Afghanistan
Heftige Debatte nach Nato-Bitte um deutsche Tornados

Die Nato-Anfrage nach deutschen Tornado-Kampfflugzeugen für die Luftaufklärung in Afghanistan sorgt unter den Bundestagsparteien für Zündstoff. Das Verteidigungsministerium hält den Einsatz so genannter Recce-Tornados für denkbar. Ein Sprecher stellte aber klar, es gebe noch keine Vorfestlegung. Die Entscheidung falle wahrscheinlich Ende Januar.

HB BERLIN. Die Grünen halten es für „ausgesprochen zweifelhaft“, dass es zu der aus ihrer Sicht notwendigen Zustimmung des Bundestags kommen wird. Die FDP erklärte am Donnerstag, man werde die Bitte der Allianz zunächst „unvoreingenommen“ prüfen. Im Gespräch sind nach AP-Informationen fünf oder sechs Tornados, für die insgesamt 250 Soldaten gebraucht werden. Die personelle Obergrenze des deutschen ISAF-Mandats im Norden und in Kabul von 3 000 Soldaten ist jedoch derzeit nahezu ausgeschöpft.

Nach Einschätzung der FDP wäre ein Einsatz möglich, wenn die Bundeswehr eine Lücke schließt, für die Fähigkeiten gefordert sind, die Deutschland wie nur sehr wenige andere NATO-Länder liefern kann. „Das könnte bei den Aufklärungs-Tornados der Luftwaffe der Fall sein“, erklärten die stellvertretenden Vorsitzenden der FDP-Bundestagsfraktion Birgit Homburger und Werner Hoyer. Doch müsse die Bundesregierung nun darlegen, „ob und in welchem Umfang gegebenenfalls auch andere Bündnispartner diese Fähigkeiten bereitstellen könnten und ob die Anfrage der NATO an Deutschland für die Erfüllung des ISAF-Gesamtauftrages unabweisbar ist“. Im ISAF-Mandat ist zudem festgelegt, dass solche Unterstützungsmaßnahmen außerhalb der Nordregion „zeitlich und im Umfang“ begrenzt sein müssen.

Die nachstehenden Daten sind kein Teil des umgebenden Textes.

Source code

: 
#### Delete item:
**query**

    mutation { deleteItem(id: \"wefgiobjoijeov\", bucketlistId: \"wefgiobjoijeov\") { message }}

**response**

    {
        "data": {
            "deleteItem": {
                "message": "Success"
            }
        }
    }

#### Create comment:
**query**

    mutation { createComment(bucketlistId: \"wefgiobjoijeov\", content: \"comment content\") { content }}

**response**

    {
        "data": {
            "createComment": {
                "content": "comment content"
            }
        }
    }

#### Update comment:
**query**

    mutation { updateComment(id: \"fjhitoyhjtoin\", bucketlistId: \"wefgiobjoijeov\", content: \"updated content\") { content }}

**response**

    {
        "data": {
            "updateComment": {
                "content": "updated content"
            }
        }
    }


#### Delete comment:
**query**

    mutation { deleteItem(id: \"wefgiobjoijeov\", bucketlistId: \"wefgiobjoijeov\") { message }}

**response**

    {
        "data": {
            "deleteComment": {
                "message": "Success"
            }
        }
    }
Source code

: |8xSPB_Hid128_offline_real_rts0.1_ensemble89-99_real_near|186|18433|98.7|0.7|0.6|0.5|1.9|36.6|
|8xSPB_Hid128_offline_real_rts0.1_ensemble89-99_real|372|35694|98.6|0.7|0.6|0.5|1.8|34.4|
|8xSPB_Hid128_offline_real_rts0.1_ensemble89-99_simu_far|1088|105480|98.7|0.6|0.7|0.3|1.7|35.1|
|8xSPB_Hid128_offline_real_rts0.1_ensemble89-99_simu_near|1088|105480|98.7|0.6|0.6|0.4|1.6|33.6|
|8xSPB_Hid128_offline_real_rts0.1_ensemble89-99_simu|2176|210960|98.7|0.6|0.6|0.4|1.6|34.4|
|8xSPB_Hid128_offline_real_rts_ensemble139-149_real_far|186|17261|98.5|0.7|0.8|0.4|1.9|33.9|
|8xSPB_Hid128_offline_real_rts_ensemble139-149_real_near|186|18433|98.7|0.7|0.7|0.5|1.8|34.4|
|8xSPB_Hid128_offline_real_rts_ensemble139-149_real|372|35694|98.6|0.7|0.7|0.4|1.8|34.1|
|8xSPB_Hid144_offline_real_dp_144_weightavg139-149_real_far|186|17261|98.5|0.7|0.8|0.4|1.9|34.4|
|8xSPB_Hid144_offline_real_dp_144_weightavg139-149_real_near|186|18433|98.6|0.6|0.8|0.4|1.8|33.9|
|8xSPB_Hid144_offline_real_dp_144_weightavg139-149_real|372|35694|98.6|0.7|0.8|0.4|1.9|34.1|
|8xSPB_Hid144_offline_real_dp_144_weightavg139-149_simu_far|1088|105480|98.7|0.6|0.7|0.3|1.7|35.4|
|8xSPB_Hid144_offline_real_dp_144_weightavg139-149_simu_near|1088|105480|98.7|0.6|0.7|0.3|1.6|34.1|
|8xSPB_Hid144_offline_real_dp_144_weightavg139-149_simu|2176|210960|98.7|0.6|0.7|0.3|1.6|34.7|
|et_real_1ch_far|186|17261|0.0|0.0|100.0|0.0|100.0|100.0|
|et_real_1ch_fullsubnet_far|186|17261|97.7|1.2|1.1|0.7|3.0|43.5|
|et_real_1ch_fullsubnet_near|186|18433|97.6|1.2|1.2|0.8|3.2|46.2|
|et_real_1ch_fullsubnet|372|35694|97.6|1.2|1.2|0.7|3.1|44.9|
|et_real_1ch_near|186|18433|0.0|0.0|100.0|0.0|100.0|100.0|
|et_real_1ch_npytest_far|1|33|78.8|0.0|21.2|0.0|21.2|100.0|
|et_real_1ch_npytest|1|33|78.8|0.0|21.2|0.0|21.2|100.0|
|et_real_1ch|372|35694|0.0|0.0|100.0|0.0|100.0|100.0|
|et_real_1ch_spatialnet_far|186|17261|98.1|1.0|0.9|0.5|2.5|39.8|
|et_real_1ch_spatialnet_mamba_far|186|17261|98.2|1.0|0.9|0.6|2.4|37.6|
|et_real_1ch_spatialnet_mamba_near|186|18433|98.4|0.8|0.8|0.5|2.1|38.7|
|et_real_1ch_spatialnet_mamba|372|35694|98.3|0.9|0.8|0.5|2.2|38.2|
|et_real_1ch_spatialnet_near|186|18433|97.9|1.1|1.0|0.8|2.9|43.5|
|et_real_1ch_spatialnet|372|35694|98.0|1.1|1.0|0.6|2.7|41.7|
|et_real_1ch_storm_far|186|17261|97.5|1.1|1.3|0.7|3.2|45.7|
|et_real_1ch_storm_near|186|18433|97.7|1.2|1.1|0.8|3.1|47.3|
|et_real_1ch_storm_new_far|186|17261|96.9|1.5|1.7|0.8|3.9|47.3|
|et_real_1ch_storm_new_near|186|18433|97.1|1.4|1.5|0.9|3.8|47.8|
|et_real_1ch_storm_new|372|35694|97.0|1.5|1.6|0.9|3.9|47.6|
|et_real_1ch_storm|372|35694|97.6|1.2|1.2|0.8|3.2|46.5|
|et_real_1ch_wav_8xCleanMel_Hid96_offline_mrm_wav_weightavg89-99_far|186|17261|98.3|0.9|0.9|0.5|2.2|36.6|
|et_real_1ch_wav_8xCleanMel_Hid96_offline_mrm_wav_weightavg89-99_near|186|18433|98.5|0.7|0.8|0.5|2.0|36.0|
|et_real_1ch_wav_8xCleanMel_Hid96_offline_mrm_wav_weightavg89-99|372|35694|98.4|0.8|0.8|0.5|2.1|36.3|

Dazu meinte die FDP: „Die Bundesregierung muss sicherstellen, dass diese Kriterien durch einen möglichen Einsatz von Aufklärungstornados nicht verletzt werden.“

Homburger und Hoyer verwiesen zudem auf den finanziellen Rahmen. „Die Bereitstellung von möglicherweise sechs Recce-Tornados einschließlich der für sie erforderlichen Technik und Logistik würde den für das ISAF-Mandat vorgesehenen Finanzrahmen erheblich überschreiten“, meinten sie.

Der Verteidigungsexperte der Grünen-Fraktion im Bundestag, Winfried Nachtwei, sagte der „Netzeitung“: „Falls die Bundesregierung zu einem Ja kommen würde, wäre eine neue Bundestagszustimmung unverzichtbar.“ Seine eher ablehnende Haltung begründete Nachtwei damit, dass die NATO-Anfrage „deutlich über die bisherigen Mandats-Grenzen hinausgeht, weil die gewünschte Unterstützung eindeutig auch eine Kampfunterstützung durch Tornado-Aufklärer einschließen würde“. Insofern bestehe die Gefahr, dass die Bundeswehr „eine Art von Einsatz unterstützen würde, die wir als Grüne bei der Operation Enduring Freedom schon abgelehnt haben“.

Nachtwei beklagte in diesem Zusammenhang auch, dass sehr wenig Informationen über die Operationsführung im Süden und Osten Afghanistans vorlägen. Die Bundeswehr würde damit aktiv einen Einsatz unterstützen, von dem es heiße, „dass Kampfeinsätze vor Aufbauanstrengungen gesetzt werden“.